This is a fictional, illustrative case created for education. It is not medical advice, diagnosis, or treatment, and does not describe a real person.

He tried everything for insomnia. It was his clock.

Tariq, 33, was treated for anxiety-driven insomnia. But he was wide awake at midnight and useless at 7am. His results showed the problem was not worry. His body clock was running late.

Persona

Tariq, 33, Male, British-Pakistani, Management consultant.

Tariq cannot fall asleep before 1–2am, no matter how carefully he follows the rules. He completed CBT-i, installed blackout blinds, stopped screens after 9pm, tried magnesium, and took melatonin at bedtime. He was still awake at 2am. A sleep clinic called it sleep-onset insomnia with anxiety. He does not feel anxious. He feels alert at night and barely functional at 7am.

Family history: Father: a night owl his whole life, has always worked late. Younger brother: similar pattern — never tired before 1am, struggles with early starts.

Clinical picture

Symptoms

Labs

Medications

Supplements

Lifestyle

Genetics

He followed the sleep rules. Nothing moved.

Tariq has been a late sleeper for as long as he can remember. At university, it barely mattered. In consulting, it did. Early flights, 8am client calls, and breakfast briefings turned his natural rhythm into a daily problem. He tried to fix it the usual way: blackout blinds, no screens after 9pm, no caffeine after 2pm, magnesium, melatonin, and a full CBT-i program. His sleep habits improved, but the real problem did not move. He still could not fall asleep before 1am.

The problem was timing, not effort

A body clock is not a metaphor. It is a real timing system that controls melatonin release, body temperature, alertness, and sleep pressure. In some people, that timing system runs longer than 24 hours and drifts later unless it is reset by morning light. Sleep hygiene helps when the sleep environment is the problem. It cannot reset a clock that is biologically delayed.

At midnight, his body still thought it was early

Tariq's results explain why bedtime felt impossible. Two variants, CLOCK and CRY1, lengthen his internal day to an estimated 25–26 hours. His melatonin test confirms the delay: his body does not begin signaling sleep readiness until 11:45pm. Asking him to sleep at 11pm is like asking someone with a typical clock to sleep at 9pm. It is not a discipline problem. It is a clock running on a later schedule.

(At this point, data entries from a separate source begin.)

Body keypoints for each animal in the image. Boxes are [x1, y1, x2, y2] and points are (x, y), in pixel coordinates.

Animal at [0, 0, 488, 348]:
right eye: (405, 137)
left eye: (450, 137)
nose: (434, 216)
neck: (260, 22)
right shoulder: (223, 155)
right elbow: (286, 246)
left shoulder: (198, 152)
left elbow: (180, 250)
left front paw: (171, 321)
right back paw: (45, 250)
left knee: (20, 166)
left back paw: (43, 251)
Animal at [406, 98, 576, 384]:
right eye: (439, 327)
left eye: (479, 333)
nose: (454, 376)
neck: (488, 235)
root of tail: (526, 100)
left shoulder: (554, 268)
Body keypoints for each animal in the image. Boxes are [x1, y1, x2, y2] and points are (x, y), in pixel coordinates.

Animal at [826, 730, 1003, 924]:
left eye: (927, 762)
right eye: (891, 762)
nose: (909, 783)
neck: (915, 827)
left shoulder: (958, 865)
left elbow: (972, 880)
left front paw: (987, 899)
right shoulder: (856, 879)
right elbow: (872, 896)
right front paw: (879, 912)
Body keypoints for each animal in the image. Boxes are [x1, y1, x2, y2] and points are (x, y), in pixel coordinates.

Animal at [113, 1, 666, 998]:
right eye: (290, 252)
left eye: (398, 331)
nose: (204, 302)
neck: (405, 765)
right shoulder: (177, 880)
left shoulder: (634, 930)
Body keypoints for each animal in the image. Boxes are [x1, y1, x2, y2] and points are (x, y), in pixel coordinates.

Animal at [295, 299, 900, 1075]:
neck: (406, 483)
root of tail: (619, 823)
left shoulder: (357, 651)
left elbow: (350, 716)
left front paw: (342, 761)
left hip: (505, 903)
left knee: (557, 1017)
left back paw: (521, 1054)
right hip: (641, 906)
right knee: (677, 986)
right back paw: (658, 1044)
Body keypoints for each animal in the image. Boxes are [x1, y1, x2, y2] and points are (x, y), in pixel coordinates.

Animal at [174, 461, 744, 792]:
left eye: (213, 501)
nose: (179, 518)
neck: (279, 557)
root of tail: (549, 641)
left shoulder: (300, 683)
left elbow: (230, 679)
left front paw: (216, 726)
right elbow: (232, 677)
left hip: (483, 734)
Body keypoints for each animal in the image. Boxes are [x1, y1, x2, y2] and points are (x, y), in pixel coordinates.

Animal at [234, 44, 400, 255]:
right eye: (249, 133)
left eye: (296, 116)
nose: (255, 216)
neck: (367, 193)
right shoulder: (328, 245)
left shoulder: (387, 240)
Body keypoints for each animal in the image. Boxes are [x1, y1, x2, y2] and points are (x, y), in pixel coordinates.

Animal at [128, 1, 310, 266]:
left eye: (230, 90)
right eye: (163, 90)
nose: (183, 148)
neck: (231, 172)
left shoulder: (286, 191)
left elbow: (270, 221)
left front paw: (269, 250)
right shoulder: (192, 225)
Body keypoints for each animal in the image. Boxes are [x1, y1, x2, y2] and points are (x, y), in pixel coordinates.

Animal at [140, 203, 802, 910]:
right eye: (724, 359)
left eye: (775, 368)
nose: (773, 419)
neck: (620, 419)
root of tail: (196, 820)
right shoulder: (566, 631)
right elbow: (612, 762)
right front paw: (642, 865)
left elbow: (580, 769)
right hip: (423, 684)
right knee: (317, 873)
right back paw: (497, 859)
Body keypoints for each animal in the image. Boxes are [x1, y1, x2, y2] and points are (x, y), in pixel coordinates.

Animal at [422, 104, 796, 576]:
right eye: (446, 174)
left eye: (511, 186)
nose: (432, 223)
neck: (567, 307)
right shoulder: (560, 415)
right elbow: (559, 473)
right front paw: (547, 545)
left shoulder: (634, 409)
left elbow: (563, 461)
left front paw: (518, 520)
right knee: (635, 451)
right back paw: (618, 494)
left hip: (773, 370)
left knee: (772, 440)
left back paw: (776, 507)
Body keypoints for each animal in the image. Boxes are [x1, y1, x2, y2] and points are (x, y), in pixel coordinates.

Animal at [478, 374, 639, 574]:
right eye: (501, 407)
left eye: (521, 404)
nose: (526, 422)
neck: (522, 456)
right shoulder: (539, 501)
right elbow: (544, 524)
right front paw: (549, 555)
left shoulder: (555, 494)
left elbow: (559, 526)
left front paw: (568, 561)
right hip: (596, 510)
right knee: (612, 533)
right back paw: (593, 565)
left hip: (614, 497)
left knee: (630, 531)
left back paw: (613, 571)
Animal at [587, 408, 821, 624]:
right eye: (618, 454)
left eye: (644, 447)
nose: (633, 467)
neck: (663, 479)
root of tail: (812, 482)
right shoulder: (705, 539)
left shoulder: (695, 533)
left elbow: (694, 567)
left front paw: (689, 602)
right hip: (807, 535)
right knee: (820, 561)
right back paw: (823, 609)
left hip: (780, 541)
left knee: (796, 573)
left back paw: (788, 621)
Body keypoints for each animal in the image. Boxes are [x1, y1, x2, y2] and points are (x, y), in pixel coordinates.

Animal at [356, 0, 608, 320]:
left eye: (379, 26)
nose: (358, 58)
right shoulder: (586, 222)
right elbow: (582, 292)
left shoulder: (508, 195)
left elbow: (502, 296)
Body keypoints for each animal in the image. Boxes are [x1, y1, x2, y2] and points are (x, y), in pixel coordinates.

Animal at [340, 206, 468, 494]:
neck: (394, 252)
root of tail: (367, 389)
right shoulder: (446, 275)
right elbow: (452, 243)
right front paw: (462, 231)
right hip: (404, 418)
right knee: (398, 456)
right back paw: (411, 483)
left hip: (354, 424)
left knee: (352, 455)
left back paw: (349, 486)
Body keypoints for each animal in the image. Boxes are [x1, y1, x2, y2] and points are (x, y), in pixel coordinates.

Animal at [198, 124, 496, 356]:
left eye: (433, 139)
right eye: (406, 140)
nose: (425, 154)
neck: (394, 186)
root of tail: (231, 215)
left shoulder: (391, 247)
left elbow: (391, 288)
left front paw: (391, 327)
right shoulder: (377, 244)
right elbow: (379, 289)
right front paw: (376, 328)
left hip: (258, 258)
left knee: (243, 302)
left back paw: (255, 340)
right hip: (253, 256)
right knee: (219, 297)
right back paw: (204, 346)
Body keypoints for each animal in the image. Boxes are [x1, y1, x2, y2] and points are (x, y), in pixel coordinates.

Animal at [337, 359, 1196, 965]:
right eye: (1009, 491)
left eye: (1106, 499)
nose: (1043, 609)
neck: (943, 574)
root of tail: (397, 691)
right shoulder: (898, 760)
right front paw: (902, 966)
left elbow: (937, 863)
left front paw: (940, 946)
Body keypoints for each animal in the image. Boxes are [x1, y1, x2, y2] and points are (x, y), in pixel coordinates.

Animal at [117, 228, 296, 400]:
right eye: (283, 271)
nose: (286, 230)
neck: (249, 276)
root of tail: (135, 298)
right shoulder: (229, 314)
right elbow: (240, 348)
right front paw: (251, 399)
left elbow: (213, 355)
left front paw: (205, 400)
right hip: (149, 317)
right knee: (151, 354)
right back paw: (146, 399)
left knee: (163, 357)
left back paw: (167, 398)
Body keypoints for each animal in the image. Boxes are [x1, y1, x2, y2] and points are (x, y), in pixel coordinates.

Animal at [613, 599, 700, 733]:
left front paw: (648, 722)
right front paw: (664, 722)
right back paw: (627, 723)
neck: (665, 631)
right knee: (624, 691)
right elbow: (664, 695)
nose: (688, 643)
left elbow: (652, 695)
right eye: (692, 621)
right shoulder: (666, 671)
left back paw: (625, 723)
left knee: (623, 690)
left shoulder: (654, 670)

The morning crash was part of the same pattern

Tariq's PER3 result helps explain the other half of the story. His pressure to sleep builds slowly, so he is not tired when other people are winding down. But when he is forced awake early after a short night, the cognitive hit is bigger. The fog before 10am is not laziness. It is the cost of forcing a delayed clock into an early schedule.

What changes when the target is the clock

Tariq's 14-day circadian reset check-in

Sleep onset time · Morning alertness · Afternoon energy. Tariq started light therapy at 7am and low-dose melatonin at 5pm on day 1. Body clocks shift slowly. The first week felt quiet, then sleep timing started moving by day 7.